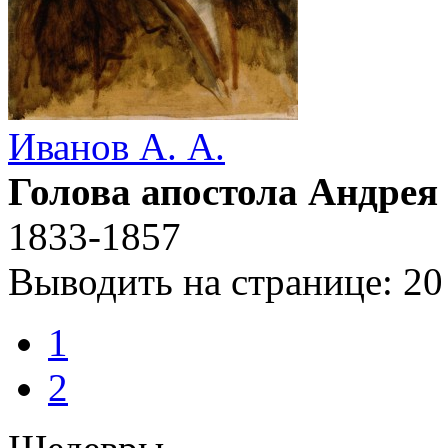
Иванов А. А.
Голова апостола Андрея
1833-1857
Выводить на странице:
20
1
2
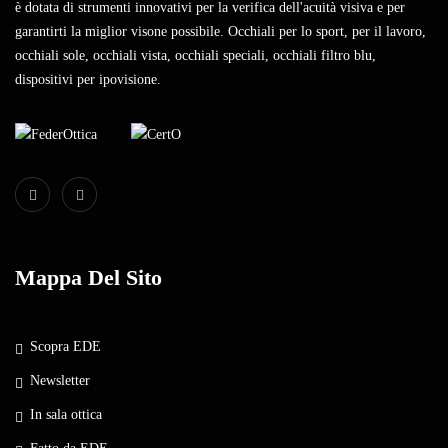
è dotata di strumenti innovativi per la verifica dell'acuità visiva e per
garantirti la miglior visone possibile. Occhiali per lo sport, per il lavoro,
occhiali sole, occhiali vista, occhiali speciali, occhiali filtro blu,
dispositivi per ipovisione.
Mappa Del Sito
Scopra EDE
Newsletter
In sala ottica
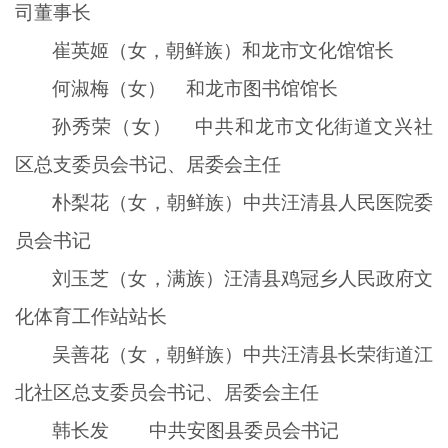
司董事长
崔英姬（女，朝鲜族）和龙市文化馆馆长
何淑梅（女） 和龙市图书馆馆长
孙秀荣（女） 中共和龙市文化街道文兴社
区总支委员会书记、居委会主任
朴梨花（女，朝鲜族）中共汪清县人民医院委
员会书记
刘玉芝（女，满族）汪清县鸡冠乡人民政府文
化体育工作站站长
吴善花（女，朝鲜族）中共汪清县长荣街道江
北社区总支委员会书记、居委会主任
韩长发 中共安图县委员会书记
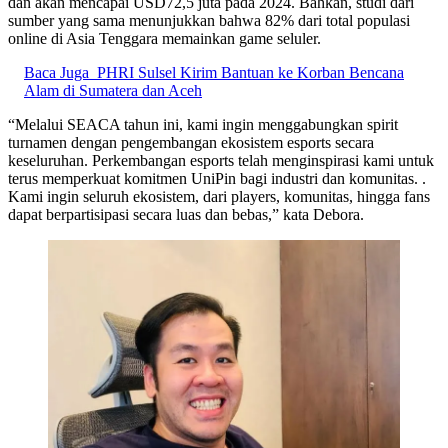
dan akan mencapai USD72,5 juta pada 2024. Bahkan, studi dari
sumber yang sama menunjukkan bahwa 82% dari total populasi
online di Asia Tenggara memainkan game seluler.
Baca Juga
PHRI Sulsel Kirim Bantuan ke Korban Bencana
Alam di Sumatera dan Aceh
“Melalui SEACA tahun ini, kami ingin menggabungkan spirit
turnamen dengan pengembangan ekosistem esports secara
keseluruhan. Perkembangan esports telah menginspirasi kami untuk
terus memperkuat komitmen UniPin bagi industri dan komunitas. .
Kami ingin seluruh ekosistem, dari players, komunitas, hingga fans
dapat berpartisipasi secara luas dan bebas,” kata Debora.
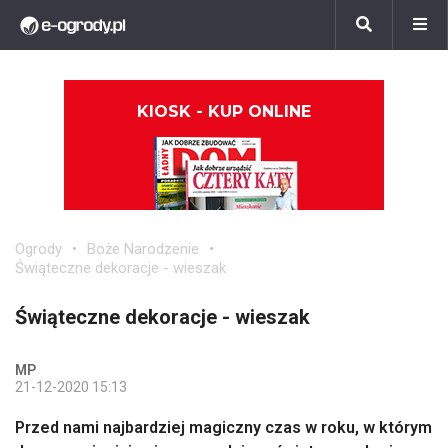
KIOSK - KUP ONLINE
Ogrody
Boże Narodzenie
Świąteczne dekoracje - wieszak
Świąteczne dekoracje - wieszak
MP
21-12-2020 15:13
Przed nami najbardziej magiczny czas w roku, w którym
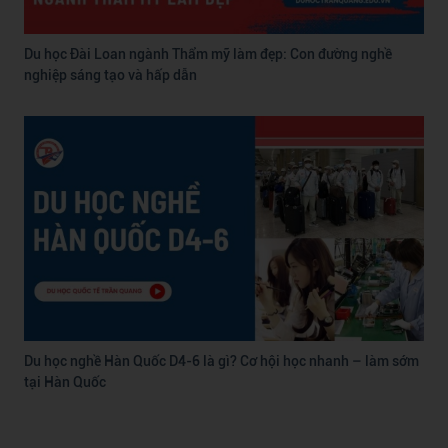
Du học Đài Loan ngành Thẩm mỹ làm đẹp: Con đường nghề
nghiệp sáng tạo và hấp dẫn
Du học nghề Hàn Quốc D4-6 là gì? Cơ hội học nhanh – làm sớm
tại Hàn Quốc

········

Write out every line of text in the data above as a JSON list of strings, one string per line, with blank lines left out. Don't include the pictures.

### Reply
[
  "Иванов А. А.",
  "Голова апостола Андрея",
  "1833-1857",
  "Выводить на странице:",
  "20",
  "1",
  "2",
  "è dotata di strumenti innovativi per la verifica dell'acuità visiva e per",
  "garantirti la miglior visone possibile. Occhiali per lo sport, per il lavoro,",
  "occhiali sole, occhiali vista, occhiali speciali, occhiali filtro blu,",
  "dispositivi per ipovisione.",
  "Mappa Del Sito",
  "Scopra EDE",
  "Newsletter",
  "In sala ottica",
  "司董事长",
  "崔英姬（女，朝鲜族）和龙市文化馆馆长",
  "何淑梅（女） 和龙市图书馆馆长",
  "孙秀荣（女） 中共和龙市文化街道文兴社",
  "区总支委员会书记、居委会主任",
  "朴梨花（女，朝鲜族）中共汪清县人民医院委",
  "员会书记",
  "刘玉芝（女，满族）汪清县鸡冠乡人民政府文",
  "化体育工作站站长",
  "吴善花（女，朝鲜族）中共汪清县长荣街道江",
  "北社区总支委员会书记、居委会主任",
  "韩长发 中共安图县委员会书记",
  "dan akan mencapai USD72,5 juta pada 2024. Bahkan, studi dari",
  "sumber yang sama menunjukkan bahwa 82% dari total populasi",
  "online di Asia Tenggara memainkan game seluler.",
  "Baca Juga",
  "PHRI Sulsel Kirim Bantuan ke Korban Bencana",
  "Alam di Sumatera dan Aceh",
  "“Melalui SEACA tahun ini, kami ingin menggabungkan spirit",
  "turnamen dengan pengembangan ekosistem esports secara",
  "keseluruhan. Perkembangan esports telah menginspirasi kami untuk",
  "terus memperkuat komitmen UniPin bagi industri dan komunitas. .",
  "Kami ingin seluruh ekosistem, dari players, komunitas, hingga fans",
  "dapat berpartisipasi secara luas dan bebas,” kata Debora.",
  "KIOSK - KUP ONLINE",
  "Ogrody",
  "Boże Narodzenie",
  "Świąteczne dekoracje - wieszak",
  "Świąteczne dekoracje - wieszak",
  "MP",
  "21-12-2020 15:13",
  "Przed nami najbardziej magiczny czas w roku, w którym",
  "Du học Đài Loan ngành Thẩm mỹ làm đẹp: Con đường nghề",
  "nghiệp sáng tạo và hấp dẫn",
  "Du học nghề Hàn Quốc D4-6 là gì? Cơ hội học nhanh – làm sớm",
  "tại Hàn Quốc"
]